Die beiden müssen wach bleiben für die Zwischentöne, die auch die mediale Bericht­er­stattung über ein Herkunftsland bei der Beurteilung der Fluch­t­ur­sachen spielen kann. Das ist die eine Seite der Arbeit. Die Beschäftigung mit der Entwicklung des sogenannten Islami­schen Staates oder politi­schen Situation in Somalia hat den Blick der Anwältinnen auf die Welt stark verändert. Das ist die andere Seite.
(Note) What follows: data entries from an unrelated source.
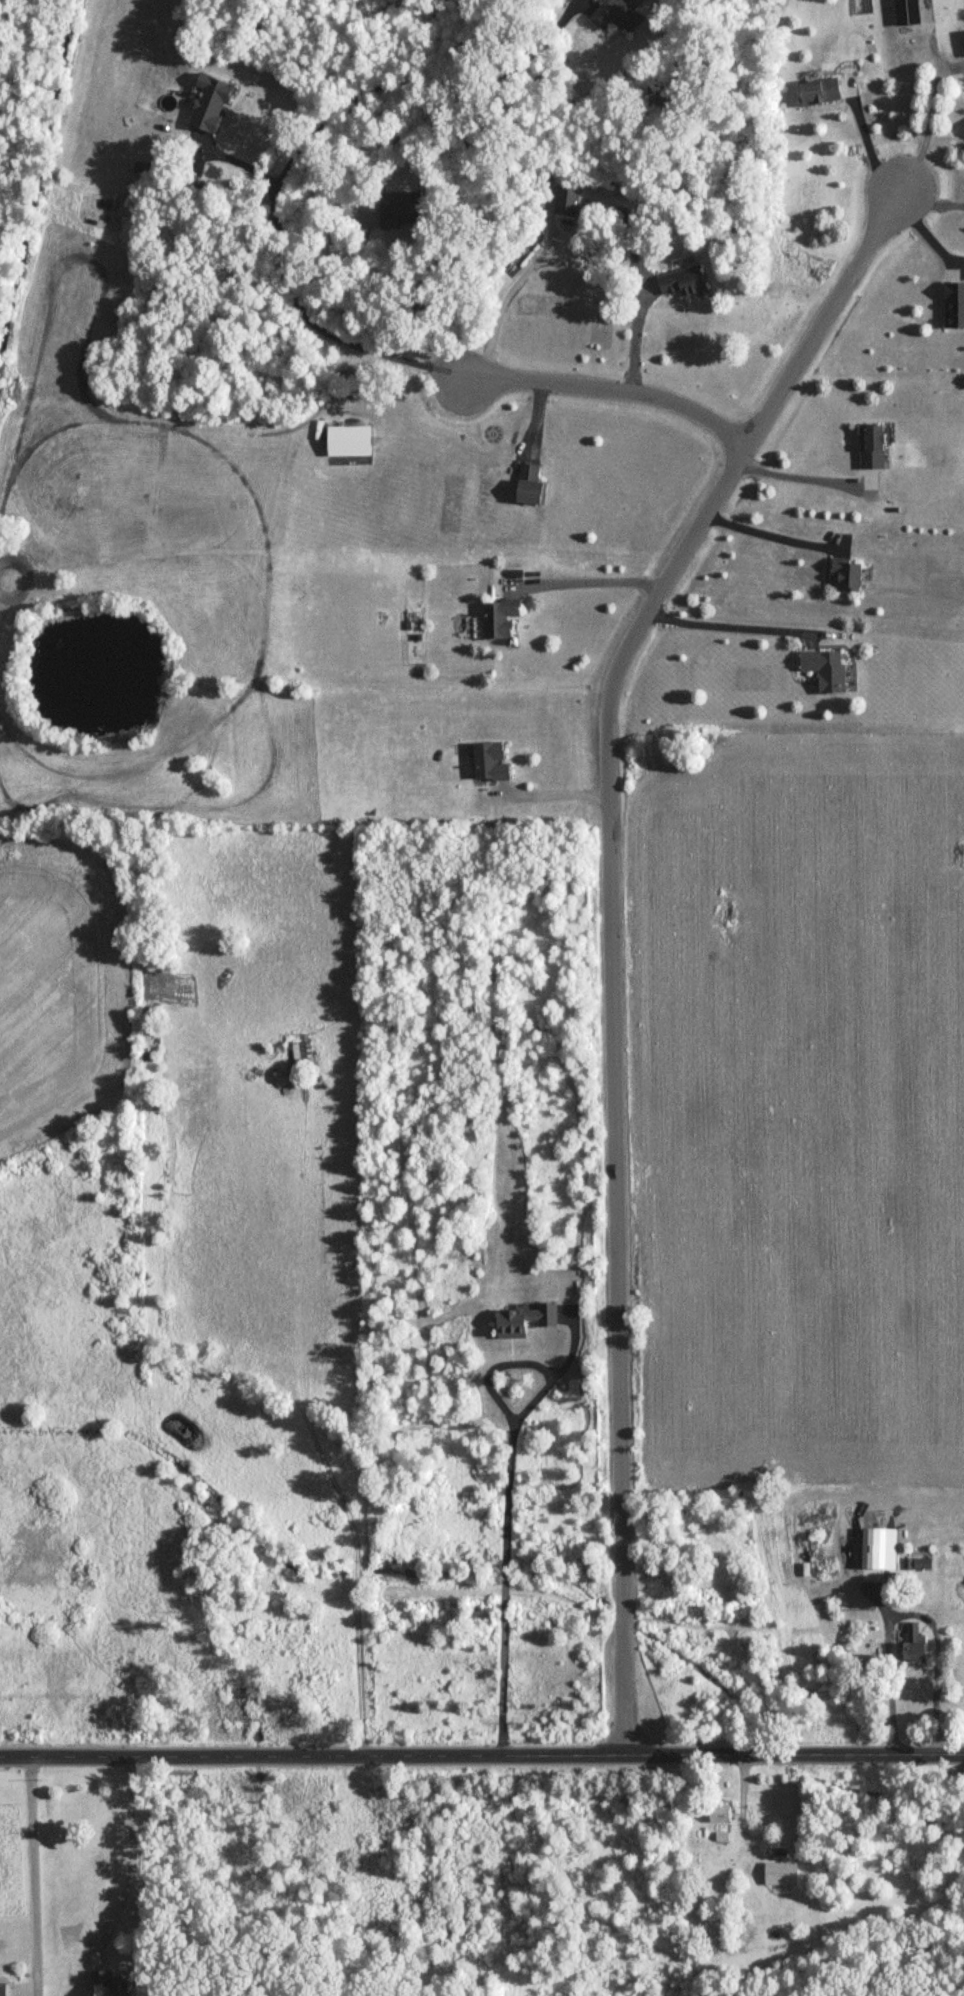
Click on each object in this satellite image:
building: (905, 13)
building: (615, 16)
building: (963, 36)
road: (415, 77)
building: (817, 93)
building: (207, 105)
road: (932, 117)
road: (870, 147)
building: (565, 202)
building: (392, 211)
building: (682, 285)
road: (509, 290)
road: (416, 295)
road: (291, 297)
building: (952, 306)
road: (636, 334)
road: (613, 391)
building: (869, 448)
road: (796, 479)
building: (526, 485)
road: (768, 536)
building: (844, 577)
road: (588, 578)
building: (498, 620)
road: (727, 621)
building: (823, 671)
building: (488, 765)
road: (555, 796)
road: (612, 934)
building: (301, 1050)
building: (522, 1321)
road: (508, 1497)
building: (824, 1552)
building: (920, 1564)
road: (907, 1613)
building: (911, 1645)
road: (482, 1756)
building: (716, 1815)
road: (131, 1853)
road: (36, 1867)
building: (778, 1875)
building: (102, 1983)
building: (1, 1988)

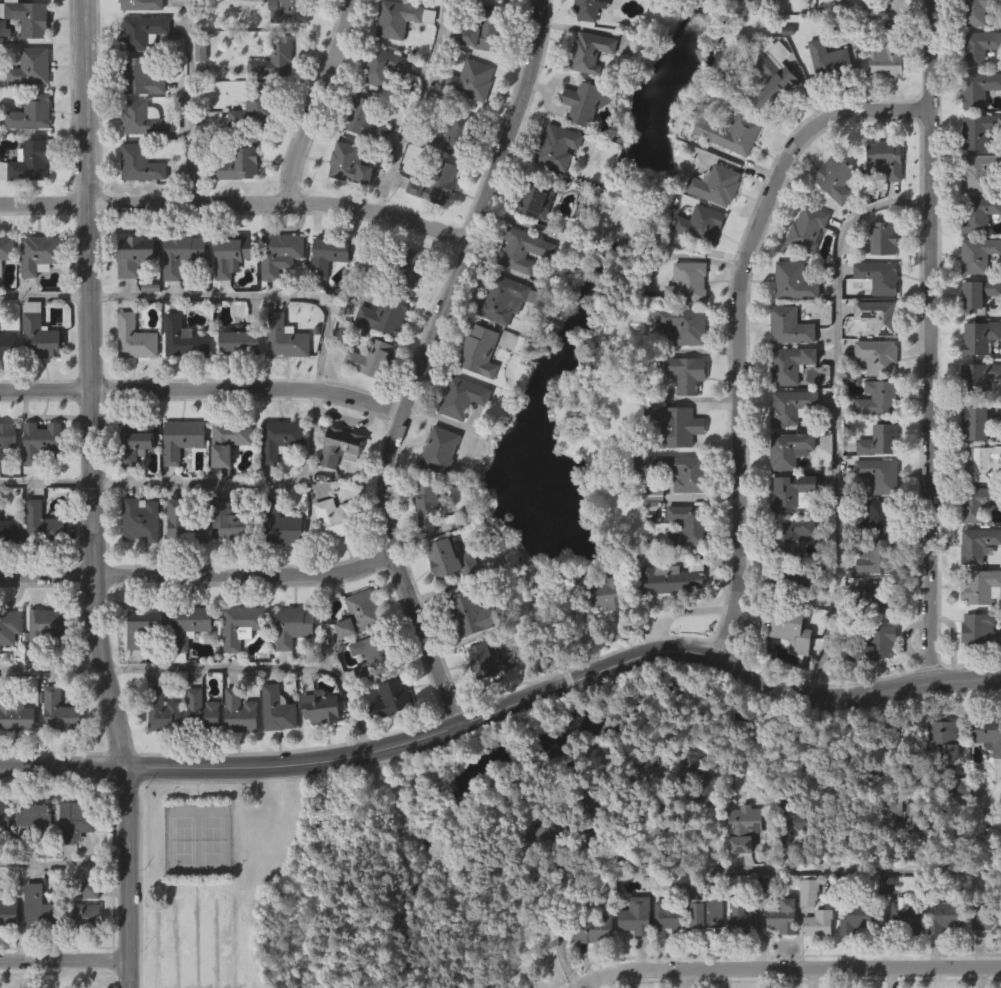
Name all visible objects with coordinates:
building: (141, 4)
building: (692, 6)
building: (585, 10)
building: (289, 11)
building: (742, 13)
building: (788, 13)
building: (981, 13)
building: (881, 15)
building: (833, 16)
building: (28, 17)
building: (401, 18)
building: (141, 31)
building: (483, 31)
building: (587, 37)
building: (978, 46)
building: (591, 51)
building: (889, 54)
building: (274, 58)
building: (829, 61)
building: (382, 66)
building: (31, 67)
building: (774, 74)
building: (139, 76)
building: (472, 79)
building: (979, 87)
building: (197, 93)
building: (270, 100)
building: (824, 100)
road: (190, 102)
road: (320, 102)
building: (881, 102)
building: (586, 103)
building: (379, 107)
road: (415, 107)
building: (254, 110)
building: (30, 112)
building: (769, 115)
building: (364, 118)
building: (144, 119)
building: (467, 121)
building: (979, 130)
building: (731, 132)
building: (455, 135)
building: (581, 142)
building: (557, 146)
building: (886, 159)
building: (29, 161)
building: (141, 163)
building: (238, 164)
building: (349, 164)
building: (979, 171)
building: (726, 174)
building: (835, 178)
building: (436, 183)
building: (717, 185)
building: (552, 187)
building: (536, 200)
building: (881, 200)
building: (27, 201)
building: (136, 203)
road: (238, 204)
building: (346, 204)
building: (235, 205)
building: (979, 214)
building: (831, 218)
building: (433, 223)
building: (701, 224)
building: (807, 228)
building: (884, 238)
building: (6, 250)
building: (522, 250)
building: (39, 254)
building: (135, 254)
building: (181, 254)
building: (230, 254)
building: (279, 254)
building: (332, 254)
building: (978, 255)
building: (398, 261)
building: (697, 264)
building: (803, 269)
building: (878, 277)
building: (795, 281)
building: (688, 283)
building: (5, 287)
building: (36, 293)
building: (276, 294)
building: (325, 294)
road: (45, 295)
building: (130, 295)
building: (178, 295)
building: (227, 295)
building: (979, 295)
road: (253, 297)
building: (504, 298)
building: (406, 308)
building: (385, 313)
building: (879, 315)
road: (741, 323)
building: (683, 324)
building: (790, 326)
building: (40, 333)
building: (135, 337)
building: (286, 337)
building: (980, 337)
road: (933, 338)
building: (184, 339)
building: (243, 339)
building: (499, 339)
building: (7, 345)
building: (480, 351)
building: (878, 356)
building: (370, 359)
road: (424, 362)
building: (791, 364)
building: (685, 373)
building: (35, 374)
building: (131, 378)
building: (180, 378)
building: (282, 378)
building: (978, 378)
building: (236, 382)
building: (6, 385)
building: (475, 390)
road: (203, 391)
building: (462, 397)
building: (366, 398)
building: (879, 399)
building: (791, 407)
road: (837, 411)
building: (975, 423)
building: (673, 426)
building: (8, 435)
building: (458, 437)
building: (181, 438)
building: (235, 439)
building: (280, 440)
building: (880, 441)
building: (40, 443)
building: (135, 443)
building: (340, 447)
building: (789, 449)
building: (440, 450)
building: (979, 463)
building: (678, 471)
building: (879, 475)
building: (6, 476)
building: (178, 478)
building: (276, 479)
building: (38, 481)
building: (225, 481)
building: (131, 482)
road: (242, 482)
road: (46, 484)
building: (336, 486)
building: (799, 491)
road: (93, 495)
building: (978, 503)
building: (429, 506)
building: (879, 518)
building: (140, 519)
building: (336, 519)
building: (233, 522)
building: (41, 523)
building: (183, 524)
building: (281, 524)
building: (687, 525)
building: (9, 531)
building: (649, 535)
building: (790, 536)
building: (979, 545)
building: (423, 546)
building: (878, 553)
building: (331, 558)
building: (137, 559)
building: (452, 559)
building: (230, 560)
building: (179, 561)
building: (276, 563)
building: (38, 564)
building: (683, 565)
building: (8, 571)
road: (199, 576)
building: (674, 579)
building: (794, 581)
building: (982, 587)
building: (607, 593)
building: (876, 594)
building: (447, 600)
building: (360, 614)
building: (471, 614)
building: (667, 620)
building: (9, 626)
building: (189, 626)
building: (241, 626)
building: (294, 626)
building: (45, 627)
building: (145, 627)
building: (787, 628)
building: (981, 631)
building: (599, 633)
building: (873, 645)
building: (356, 652)
building: (376, 653)
building: (466, 654)
building: (491, 659)
building: (39, 664)
building: (236, 664)
road: (51, 665)
building: (185, 665)
road: (266, 665)
building: (290, 665)
building: (8, 666)
building: (976, 669)
building: (783, 670)
building: (872, 684)
building: (364, 695)
building: (175, 697)
building: (393, 699)
building: (485, 699)
building: (323, 707)
road: (506, 707)
building: (280, 708)
building: (61, 711)
building: (163, 712)
building: (201, 713)
building: (241, 713)
building: (14, 714)
building: (943, 736)
building: (388, 738)
building: (987, 738)
building: (892, 739)
building: (318, 747)
building: (198, 750)
building: (274, 750)
building: (56, 751)
building: (159, 751)
building: (236, 752)
building: (15, 757)
building: (734, 757)
building: (651, 768)
building: (698, 777)
building: (937, 777)
building: (988, 783)
building: (687, 802)
building: (644, 804)
building: (37, 816)
building: (4, 817)
building: (899, 817)
building: (585, 818)
building: (77, 822)
building: (793, 822)
building: (544, 826)
building: (748, 828)
building: (699, 833)
park: (186, 840)
park: (214, 840)
building: (588, 844)
building: (31, 855)
building: (3, 856)
building: (889, 856)
road: (64, 858)
building: (70, 861)
building: (791, 866)
building: (739, 867)
road: (852, 867)
building: (540, 872)
park: (318, 887)
building: (40, 907)
building: (8, 909)
building: (947, 913)
building: (81, 915)
building: (636, 915)
building: (784, 916)
building: (859, 916)
building: (710, 917)
building: (743, 917)
building: (907, 917)
building: (673, 918)
building: (987, 919)
building: (819, 922)
road: (557, 923)
building: (882, 925)
building: (594, 928)
building: (86, 929)
building: (804, 932)
building: (35, 948)
building: (703, 952)
building: (7, 953)
building: (79, 953)
building: (632, 955)
building: (665, 955)
building: (779, 956)
building: (941, 956)
building: (853, 957)
building: (737, 958)
building: (901, 958)
road: (65, 959)
building: (984, 961)
building: (814, 963)
road: (787, 966)
building: (590, 969)
road: (685, 977)
road: (594, 984)

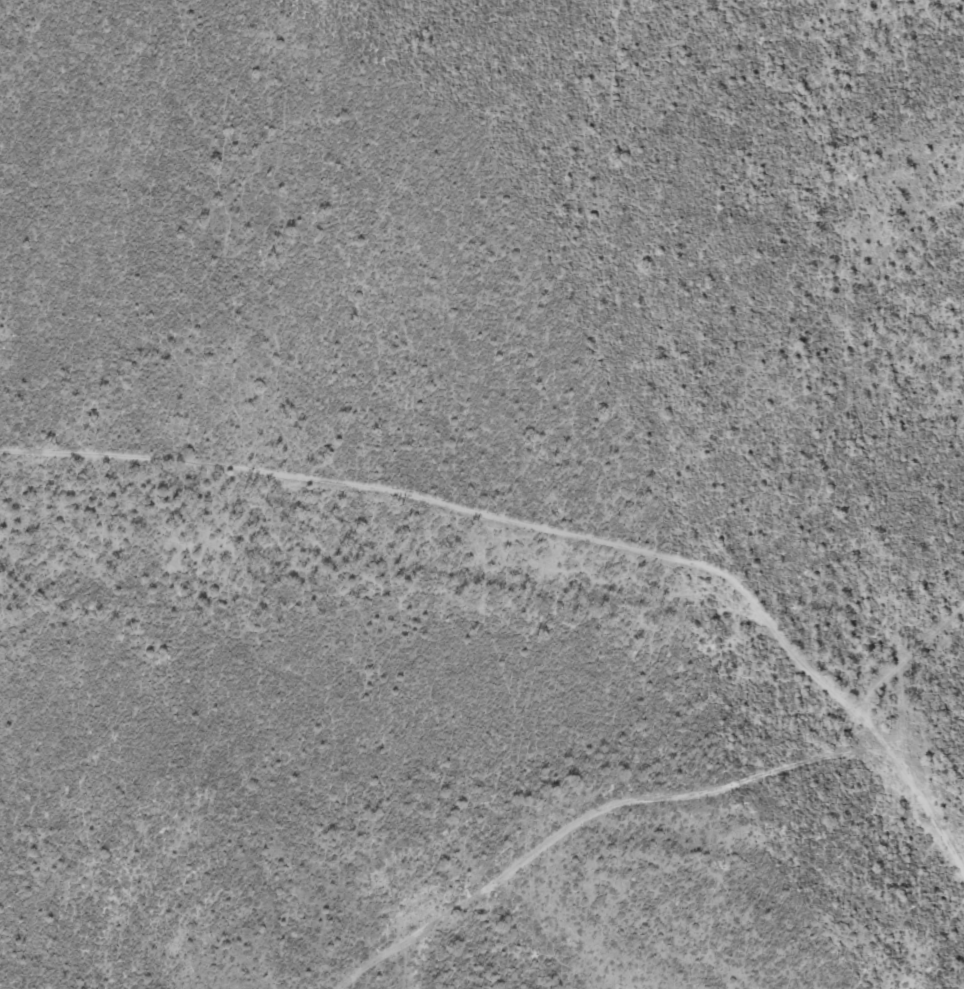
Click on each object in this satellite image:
road: (483, 515)
road: (906, 683)
road: (656, 798)

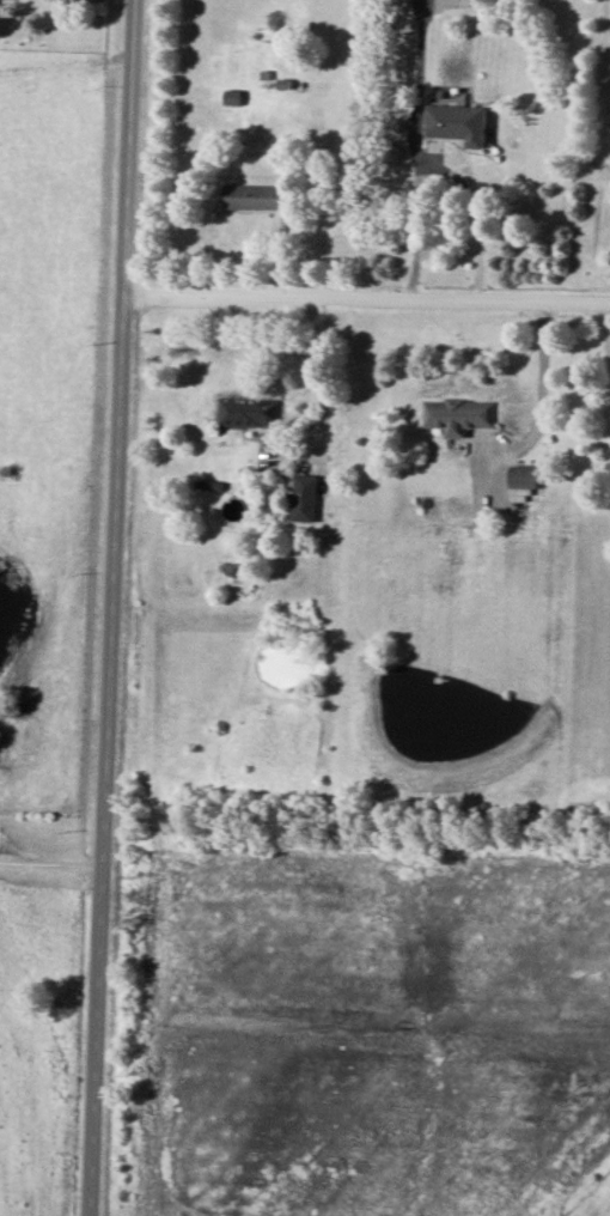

Freunde, denen ich von der Arbeit erzähle, sehen mich manchmal überrascht oder sogar schockiert an, wenn ich ihnen berichte, womit wir es da zu tun haben.“ Themen wie Krieg und Haft hätten sie zu Beginn belastet, dann sei ein Gewöhnungs­effekt einge­treten.

„Schwie­riger zu ertragen finde ich, wenn ich merke, dass die Mandanten jetzt hier in Deutschland am Ende sind, weil sie zum Beispiel die Trennung von der Familie kaum ertragen.“ Julia Kraft kann diesen Eindruck bestätigen. „Die Anfangszeit im Asylrecht ist wirklich schlimm, weil man die Fälle noch nicht einschätzen kann“, sagt sie, „mit der Erfahrung wird das besser, weil man merkt, dass man mit Engagement eine Menge für die Mandanten rausholen kann.“ Wie sehr der Beruf die beiden verändert hat, wird Julia Kraft etwa zu Weihnachten deutlich. Zum wieder­holten Mal schon stellten bei Treffen mit ehema­ligen Mit-schülern einzelne die Frage, wie sie denn mit dem Frauenbild vieler Geflüchteter zurecht käme. „Daran merke ich dann, wie weit weg ich durch meine tägliche Arbeit inzwi­schen von Vorur­teilen dieser Art bin“, sagt sie, „ich antworte dann einfach immer dasselbe, auch wenn es etwas anstrengend ist: Es gibt kein Problem mit dem Frauenbild, die Mandanten behandeln mich mit Respekt, und übrigens habe ich seit einigen Jahren einen fantas­ti­schen syrischen Freun­des­kreis.“ Mut macht den beiden, dass sich ihr Spezi­al­gebiet, das Asyl- und Aufent­halts­recht, inzwi­schen an Fakultäten wie der der Humboldt-Universität zu den Veran­stal­tungen mit der höchsten Nachfrage gehört. „Das war bei uns vor wenigen Jahren noch nicht so und stimmt uns positiv“, sagt Simone Rapp. Auch deshalb gehören die beiden regelmäßig zu den Exper­tinnen, die in den Refugee Law Clinics zu Themen ihres Faches sprechen.

Einige Aufmerk­samkeit zog Julia Kraft vor rund zwei Jahren auf sich, als das Bundes­ver­fas­sungs­ge­richt in Karlsruhe ihrer Verfas­sungs­be­schwerde stattgab. „Damit hat es die Abschiebung unseres afgha­ni­schen Mandanten, der schwer erkrankt war, nach Bulgarien untersagt“, erzählt Julia Kraft. Das BAMF in Eisenhüttenstadt hatte ein vorge­schrie­benes persönliches Gespräch bei der Anhörung abgeschafft – und damit gegen eine wichtige Formalie verstoßen.

„Verfah­rens­rechte sind es, die die Durch­setzung materielle Rechte ermöglichen“, sagt Julia Kraft, „weshalb das Urteil des Bundes­ver­fas­sungs­ge­richtes für uns ein toller Erfolg war.“ Solche Erfolge helfen den beiden Anwältinnen in der alltäglichen Arbeit, sie beweisen, dass die mitunter mühevolle Arbeit im Kleinen die Rechts­po­sition und den Alltag ihrer Mandanten signi­fikant verbessern kann. „Natürlich erleben wir auch frustrie­rende Momente“, sagt Julia Kraft, „natürlich empfinde ich immer noch vieles im Verfahren als ungerecht“, sagt Simone Rapp, „aber das ist ja das Gute am Anwalts­beruf – man kann mit Leib und Seele Partei sein.“ Dann erzählt sie von einer irani­schen Journa­listin, deren Arbeit und Persönlichkeit sie sehr beein­druckt habe. Ihr Antrag wurde abgelehnt, das Verfahren läuft. Rapp tut, was sie hier bei Kraft und Rapp am besten können: aus Überzeugung kämpfen. „Ich bin stolz ihre Anwältin zu sein“, sagt Simone Rapp.